**** Supplied text

To deal with binding return value, and byref value, I was suggesting to
add another argument to the byref annotation indicating that they are
bound (and always bind ret < 0, byref is invalid)

Can we merge (malloc and mallocwithannotations) such that we always do
the optimistic case ?
Also there is some heavily related code in SecKeychainAPI (some parts of
that API appear to be a specific case of my more generic byref checker)

Oh, in my test case I was assuming it would complain a line earlier than
it does (where the actual leak occurs). Try with free(p) twice however.
(I get the doublely free'd error, but not the leaked memory error)

Regards,
Scott

Anna,

To deal with binding return value, and byref value, I was suggesting to
add another argument to the byref annotation indicating that they are
bound (and always bind ret < 0, byref is invalid)

I don't think that assuming that all functions that want to use this annotation would return a negative number on failure is generic enough. The annotation mechanism does not currently support inclusion of expressions. Do you have examples of functions that would get the new annotation and how the failure is communicated back. For example, if the pointer is set to NULL on failure to allocate in all of them, it might be acceptable to hardcode that in the checker (this would be analogous with malloc). Another possibility would be to add a separate annotation to represent the failure mode of a function (not sure if others would like this idea).

It is extremely important to get the annotation design right and ensure that it will be generic since others might start relying on it and this is not something we can easily change in the future.

Can we merge (malloc and mallocwithannotations) such that we always do
the optimistic case ?

********

*Task A*
Rewrite the part of the thread between "Also there is" and "free(p) twice however.", inclusive, and switch "SecKeychainAPI" to "KeychainServicesAPI".
*Task B*
According to the thread, what does the annotation mechanism currently not support?
*Task C*
List every function or API name that appears in the thread.
The data comes from a different source than the thread.

**** Provided data

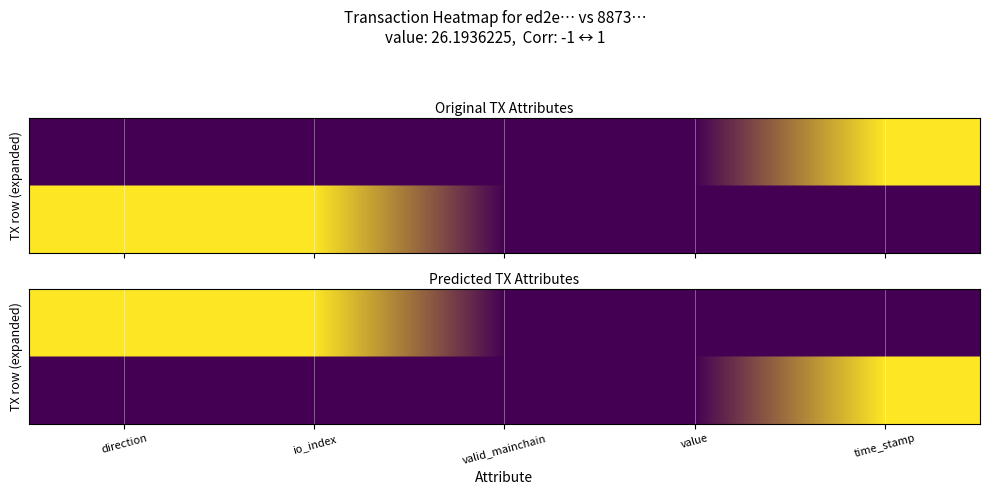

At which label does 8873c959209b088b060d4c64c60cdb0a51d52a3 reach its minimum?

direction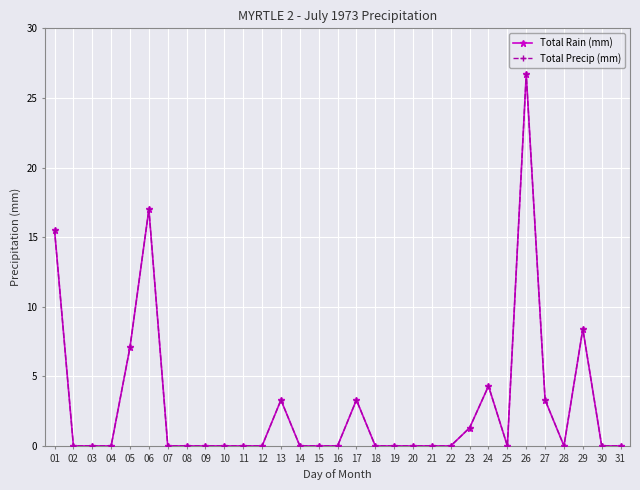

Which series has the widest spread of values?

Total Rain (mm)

********

*Task solution A*
Also there is some heavily related code in KeychainServicesAPI (some parts of
that API appear to be a specific case of my more generic byref checker)

Oh, in my test case I was assuming it would complain a line earlier than
it does (where the actual leak occurs). Try with free(p) twice however.

*Task solution B*
Inclusion of expressions.

*Task solution C*
malloc, mallocwithannotations, SecKeychainAPI, free